Anish Tondwalkar comments on “Open Source AI” is a lie, but it doesn’t have to be

Anish Tondwalkar 16 May 2024 23:24 UTC
2 points
2
Thanks for writing this and for the diagram, which I think is clearer than anything I’ve seen that’s attempted to clarify this mess.

That said, the terminology remains fantastically confusing.

> Mistral’s models are also not open source, but in a slightly more nuanced manner. Instead of releasing all artifacts describing their models, Mistral licensed the model weights using the Apache 2.0 license, which meets the requirements for a license to be Open Source. Unfortunately, however, no other artifacts were released. As a result, Mistral’s models can be used as-is by anyone, but the transparency that should go hand-in-hand with Open Source is no longer present.

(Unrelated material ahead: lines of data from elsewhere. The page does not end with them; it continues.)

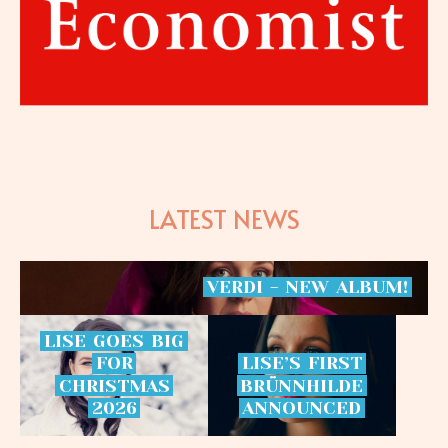
LATEST NEWS
VERDI
-
NEW
ALBUM!
LISE
GOES
BIG
FOR
LISE’S
FIRST
CHRISTMAS
BRÜNNHILDE
2026
ANNOUNCED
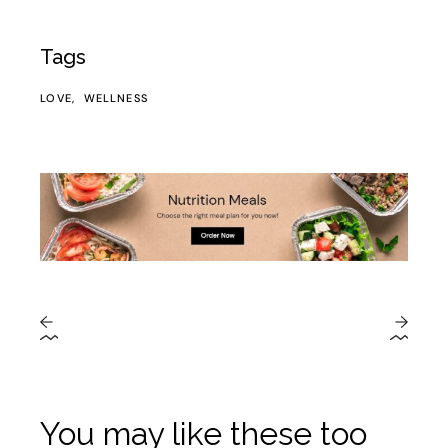
Tags
LOVE
WELLNESS
You may like these too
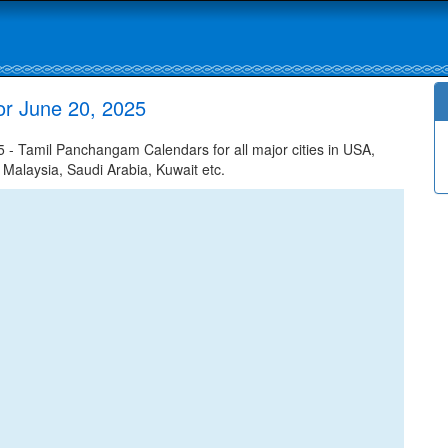
r June 20, 2025
- Tamil Panchangam Calendars for all major cities in USA,
 Malaysia, Saudi Arabia, Kuwait etc.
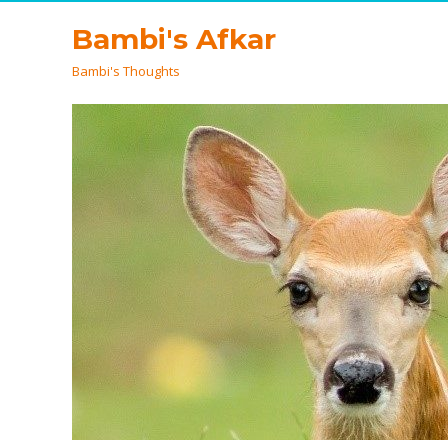
Bambi's Afkar
Bambi's Thoughts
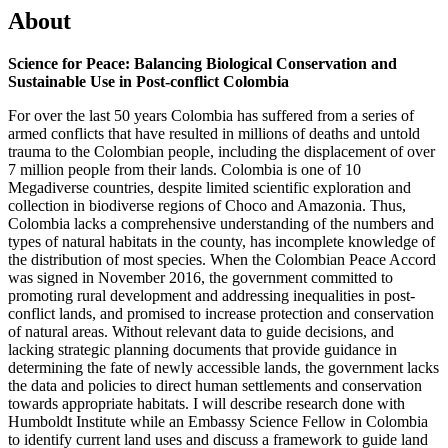
About
Science for Peace: Balancing Biological Conservation and
Sustainable Use in Post-conflict Colombia
For over the last 50 years Colombia has suffered from a series of
armed conflicts that have resulted in millions of deaths and untold
trauma to the Colombian people, including the displacement of over
7 million people from their lands. Colombia is one of 10
Megadiverse countries, despite limited scientific exploration and
collection in biodiverse regions of Choco and Amazonia. Thus,
Colombia lacks a comprehensive understanding of the numbers and
types of natural habitats in the county, has incomplete knowledge of
the distribution of most species. When the Colombian Peace Accord
was signed in November 2016, the government committed to
promoting rural development and addressing inequalities in post-
conflict lands, and promised to increase protection and conservation
of natural areas. Without relevant data to guide decisions, and
lacking strategic planning documents that provide guidance in
determining the fate of newly accessible lands, the government lacks
the data and policies to direct human settlements and conservation
towards appropriate habitats. I will describe research done with
Humboldt Institute while an Embassy Science Fellow in Colombia
to identify current land uses and discuss a framework to guide land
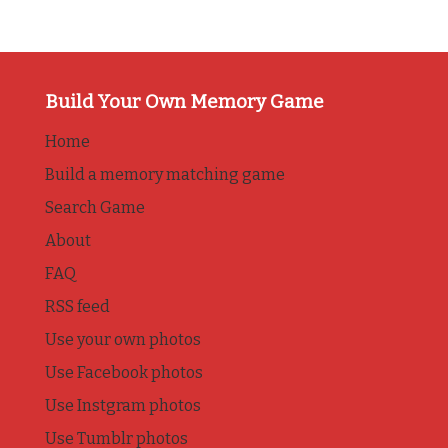
Build Your Own Memory Game
Home
Build a memory matching game
Search Game
About
FAQ
RSS feed
Use your own photos
Use Facebook photos
Use Instgram photos
Use Tumblr photos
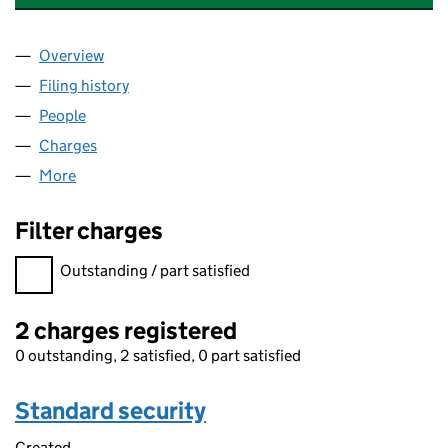
Overview
Company
for CATESBY PROMOTIONS LIMITED (SC30973
Filing history
for CATESBY PROMOTIONS LIMITED (SC30
People
for CATESBY PROMOTIONS LIMITED (SC309730)
Charges
for CATESBY PROMOTIONS LIMITED (SC309730
More
for CATESBY PROMOTIONS LIMITED (SC309730)
Filter charges
Filter charges
Outstanding / part satisfied
2 charges registered
0 outstanding, 2 satisfied, 0 part satisfied
Standard security
Created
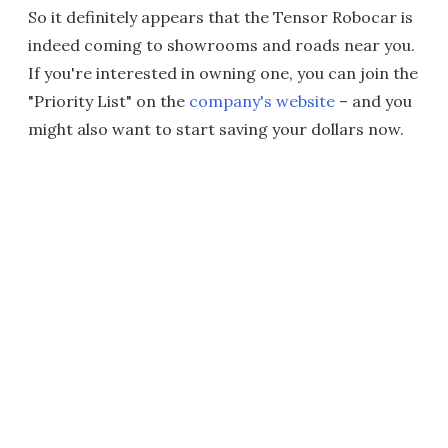
So it definitely appears that the Tensor Robocar is
indeed coming to showrooms and roads near you.
If you're interested in owning one, you can join the
"Priority List" on the
company's website
– and you
might also want to start saving your dollars now.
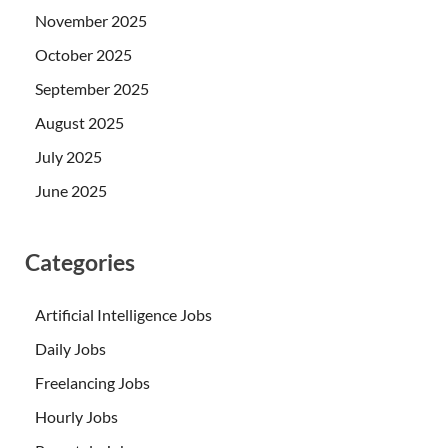
November 2025
October 2025
September 2025
August 2025
July 2025
June 2025
Categories
Artificial Intelligence Jobs
Daily Jobs
Freelancing Jobs
Hourly Jobs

IIUC, this means that Mistral’s models are both Open Source (in the sense of the license being an Open Source license), and Open Source AI (in the sense that they adhere to the OSAID—the first question in the OSAID FAQ is “Why is the original training dataset not required?”), but it is not classified as Open Source according to the classification scheme used in the diagram. Perhaps we need a 5th term to make these clearer?
- jacobhaimes 23 May 2024 19:23 UTC
  1 point
  0
  Parent
  Thanks for responding! I really appreciate engagement on this, and your input.
  I would disagree that Mistral’s models are considered Open Source using the current OSAID. Although training data itself is not required to be considered Open Source, a certain level of documentation is [source]. Mistral’s models do not meet these standards, however, if they did, I would happily place them in the Open Source column of the diagram (at least, if I were to update this article and/or make a new post).